**WHAT TO WORK ON**:
Output each line from the one that contains "### Comment author: priseborough" to the final line of the data below, exactly, and include nothing else.
EXTRACTED RECORDS below:
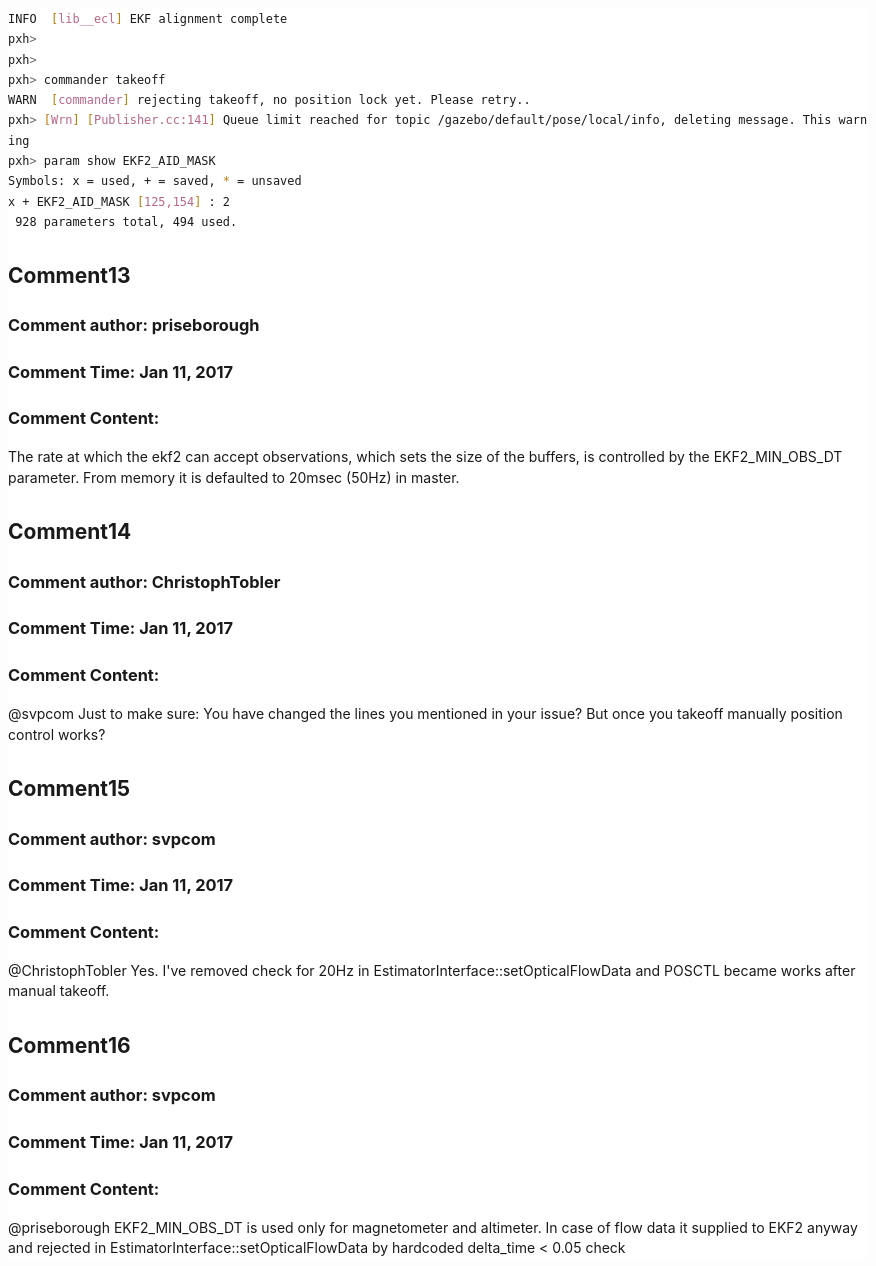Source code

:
 ```bash     
INFO  [lib__ecl] EKF alignment complete        
pxh>         
pxh>         
pxh> commander takeoff        
WARN  [commander] rejecting takeoff, no position lock yet. Please retry..        
pxh> [Wrn] [Publisher.cc:141] Queue limit reached for topic /gazebo/default/pose/local/info, deleting message. This warning        
pxh> param show EKF2_AID_MASK        
Symbols: x = used, + = saved, * = unsaved        
x + EKF2_AID_MASK [125,154] : 2        
 928 parameters total, 494 used.        
```  

## Comment13
### Comment author: priseborough
### Comment Time: Jan 11, 2017
### Comment Content:   
The rate at which the ekf2 can accept observations, which sets the size of the buffers, is controlled by the EKF2_MIN_OBS_DT parameter. From memory it is defaulted to 20msec (50Hz) in master.  

## Comment14
### Comment author: ChristophTobler
### Comment Time: Jan 11, 2017
### Comment Content:   
@svpcom Just to make sure: You have changed the lines you mentioned in your issue? But once you takeoff manually position control works?  

## Comment15
### Comment author: svpcom
### Comment Time: Jan 11, 2017
### Comment Content:   
@ChristophTobler Yes. I've removed check for 20Hz in EstimatorInterface::setOpticalFlowData and POSCTL became works after manual takeoff.  

## Comment16
### Comment author: svpcom
### Comment Time: Jan 11, 2017
### Comment Content:   
@priseborough EKF2_MIN_OBS_DT is used only for magnetometer and altimeter. In case of flow data it supplied to EKF2 anyway and rejected in  EstimatorInterface::setOpticalFlowData by hardcoded delta_time < 0.05 check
End of EXTRACTED RECORDS.
**WRITTEN REPLY**:
### Comment author: priseborough
### Comment Time: Jan 11, 2017
### Comment Content:   
The rate at which the ekf2 can accept observations, which sets the size of the buffers, is controlled by the EKF2_MIN_OBS_DT parameter. From memory it is defaulted to 20msec (50Hz) in master.  

## Comment14
### Comment author: ChristophTobler
### Comment Time: Jan 11, 2017
### Comment Content:   
@svpcom Just to make sure: You have changed the lines you mentioned in your issue? But once you takeoff manually position control works?  

## Comment15
### Comment author: svpcom
### Comment Time: Jan 11, 2017
### Comment Content:   
@ChristophTobler Yes. I've removed check for 20Hz in EstimatorInterface::setOpticalFlowData and POSCTL became works after manual takeoff.  

## Comment16
### Comment author: svpcom
### Comment Time: Jan 11, 2017
### Comment Content:   
@priseborough EKF2_MIN_OBS_DT is used only for magnetometer and altimeter. In case of flow data it supplied to EKF2 anyway and rejected in  EstimatorInterface::setOpticalFlowData by hardcoded delta_time < 0.05 check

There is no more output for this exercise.